ENUNCIADO A » Reproduce sin cambios las líneas de los registros que van desde la que contiene "class: Magnoliopsida" hasta el final de los registros, ambas incluidas.

«Los
dos partidos que se han concordado para turnar pacíficamente en el Poder, son
dos manadas de hombres que no aspiran más que a pastar en el Presupuesto.
Carecen de ideales, ningún fin elevado les mueve; no mejorarán en lo más mínimo
las condiciones de vida de esta infeliz raza, pobrísima y analfabeta. Pasarán
unos tras otros dejando todo como hoy se halla, y llevarán a España a un estado
de consunción que, de fijo, ha de acabar en muerte. No acometerán ni el
problema religioso, ni el económico, ni el educativo; no harán más que
burocracia pura, caciquismo, estéril trabajo de recomendaciones, favores a los
amigotes, legislar sin ninguna eficacia práctica, y adelante con los farolitos…
Si nada se puede esperar de las turbas monárquicas, tampoco debemos tener fe en
la grey revolucionaria. […] No creo ni en los revolucionarios de nuevo cuño ni
en los antediluvianos, ésos que ya chiflaban en los años anteriores al 68. La
España que aspira a un cambio radical y violento de la política se está
quedando, a mi entender, tan anémica como la otra. Han de pasar los años,
lustros tal vez, quizá medio siglo largo, antes que este Régimen, atacado de
tuberculosis étnica, sea sustituido por otro que traiga nueva sangre y nuevos
focos de lumbre mental».

FRAGMENTOS DE REGISTROS »
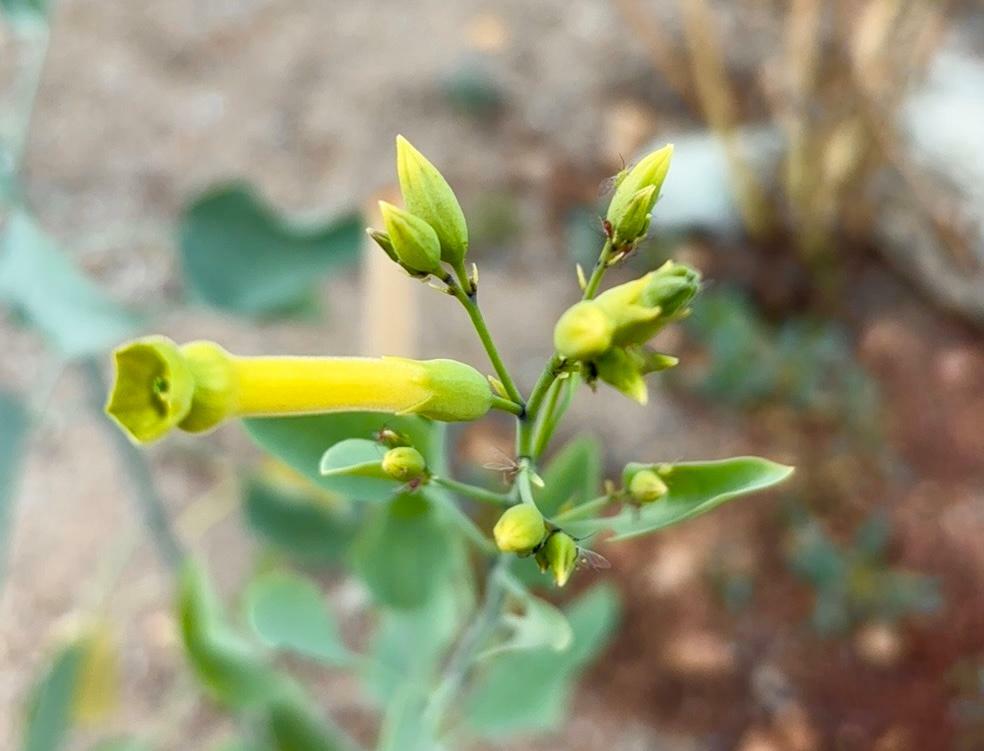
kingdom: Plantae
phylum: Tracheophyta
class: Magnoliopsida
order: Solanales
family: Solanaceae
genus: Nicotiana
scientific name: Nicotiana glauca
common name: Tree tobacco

ENUNCIADO B » Según el extracto sobre los dos partidos que se turnan en el Poder, ¿qué cosas harán esos partidos en lugar de acometer los problemas del país? Enuméralas todas.

RESPUESTA CORRECTA A »
class: Magnoliopsida
order: Solanales
family: Solanaceae
genus: Nicotiana
scientific name: Nicotiana glauca
common name: Tree tobacco

RESPUESTA CORRECTA B »
- burocracia pura
- caciquismo
- estéril trabajo de recomendaciones
- favores a los amigotes
- legislar sin ninguna eficacia práctica